暗号化を通してID認証やセキュア通信、プライベート通信を実現する一連のセキュリティプロトコルを含んだSSP (Security Support Provider)のこと。HTTPSを要するインターネットアプリケーションで主に使用される。

セキュア通信ってなに?プライベート通信との違いは?

  • 機密性 (confidentiality)
  • 認証 (Authentication)
  • メッセージ完全性 (Message integrity)
  • 否認不可性 (Nonrepudiation)
  • 可用性 (Availability)
  • アクセス制御 (Access control)

Security Support Provider (SSP)

認証やメッセージの完全性と隠匿、あらゆるアプリケーションプロトコル(HTTP, SMTP, POP3, FTP, MIMEなど)に対する統合セキュリティサービスを提供するための共通APIのこと。

 ⇒ アプリケーションプロトコルの設計者がプロトコル自体を修正せずとも、異なるセキュリティサービスを利用できるようインターフェースを切っている。

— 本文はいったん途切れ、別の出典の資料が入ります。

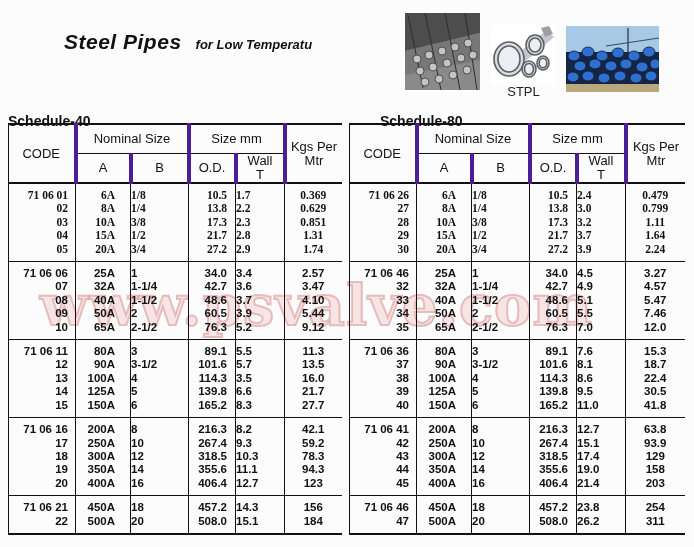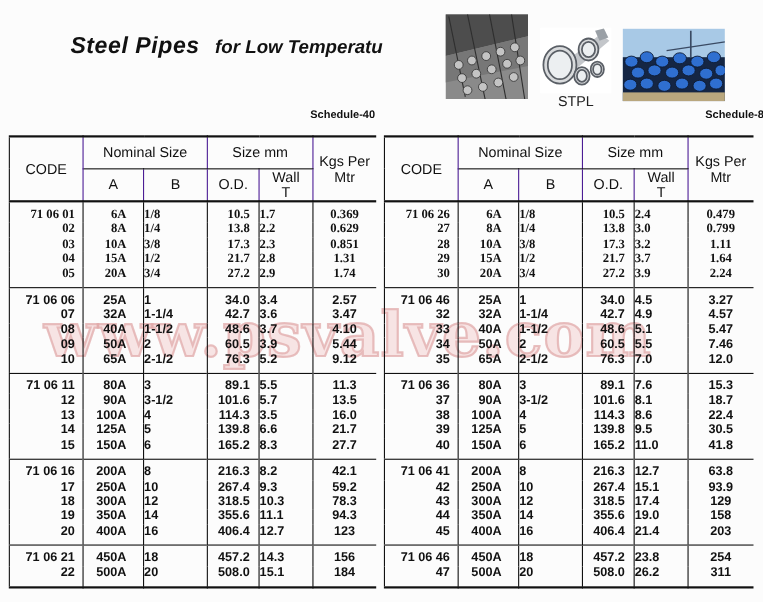"for Low Temperatu" .title-sub { font-size: 17px -> 13px }
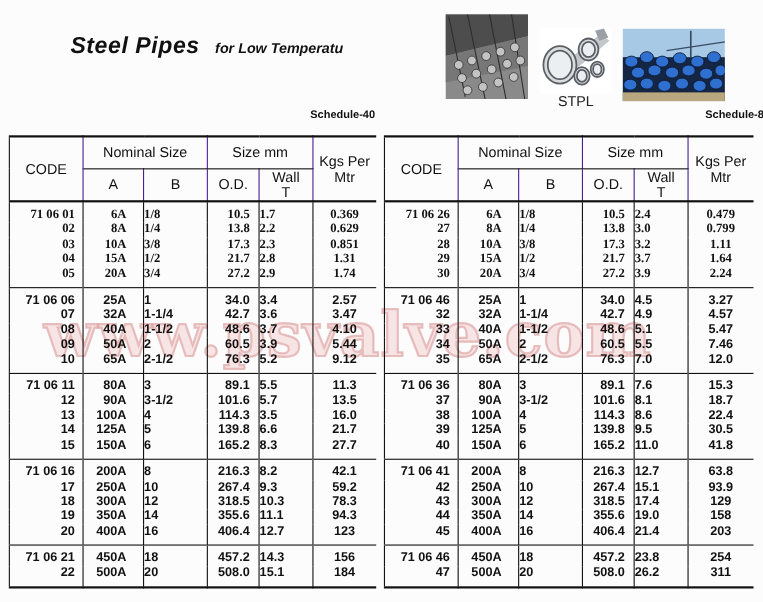"Schedule-40" .schedule-label { font-size: 10px -> 14px; text-align: right -> left; top: 99px -> 113px }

インターフェースを切るのは大事。責任分界点を明確に。

メッセージ認証コード(MAC, Message Authentication Code)

メッセージの改竄や偽造を検知するために使用される。

  1. メッセージの送り手と受け手で共有されたセッションキーを用いて、メッセージ本文の一方向ハッシュ (不可逆ハッシュ) を暗号化し、MACを生成する。
  2. 生成したMACをメッセージに添えて受け手へ送付する。
  3. メッセージの受け手は共有されたセッションキーとメッセージ本文を用いて、MACを再生成する。
  4. 再生成されたMACと送り手から受け取ったMACを比較する。
  5. 両者が一致する場合、メッセージは送信中に改竄・偽造されていないと分かる。
Schannelプロトコルでは、MACを生成するために使用するアルゴリズムをメッセージの送り手・受け手が登録している暗号化スイートから決定している。
セッションキー

共通鍵をもとにクライアントとサーバ間で取り決められた、暗号解読されない程度に短命な暗号鍵。セッションキーが相手に渡ると、鍵交換キー(一般的に公開鍵)によって保護されるため、意図した相手だけがアクセスできる。セッションキーはCryptDeriveKey関数を呼ぶことでハッシュ値から引き出される。

TLS/SSLの暗号化スイート

暗号化アルゴリズムの集まりのこと。暗号化スイートからキーや暗号情報の作成に使用するアルゴリズムを選ぶ。

鍵交換

鍵交換アルゴリズム ( 公開鍵アルゴリズム。暗号化に使う共通鍵と復号化に使う秘密鍵の)は共有キーを生成するために必要な情報を保護する。比較的データ量の少ないやり取りで有効。鍵交換アルゴリズムには、Diffie-Hellman key exchange (DH) やKey Exchange Algorithm (KEA)

一括暗号化

クライアントとサーバ間で交換したメッセージを暗号化する。データ量の多いやり取りで有効。

メッセージ認証

メッセージのハッシュとデジタル署名を作成し、メッセージの完全性を高める。

https://i-msdn.sec.s-msft.com/dynimg/IC858360.png

開発者はこれらの要素をALG_IDを使って指定する。

Windows Server 2016に対応した暗号化スイート一覧

TLS Cipher Suites in Windows 10 v1607 (Windows)

Schannel クレデンシャル

Schannelプロトコルはサーバ/クライアントを認証するためにクレデンシャル ( = X.509証明書) を要求する。証明書から得られる公開鍵/秘密鍵の情報を用いてクライアントにサーバの身元証明を示す。公開鍵/秘密鍵はメッセージの整合性を担保するためにも用いられる。サーバ認証にはSchannelセキュリティプロトコルが必要となる。

本日の英単語

tampering:(許可なく、 勝手に)変更する。改竄。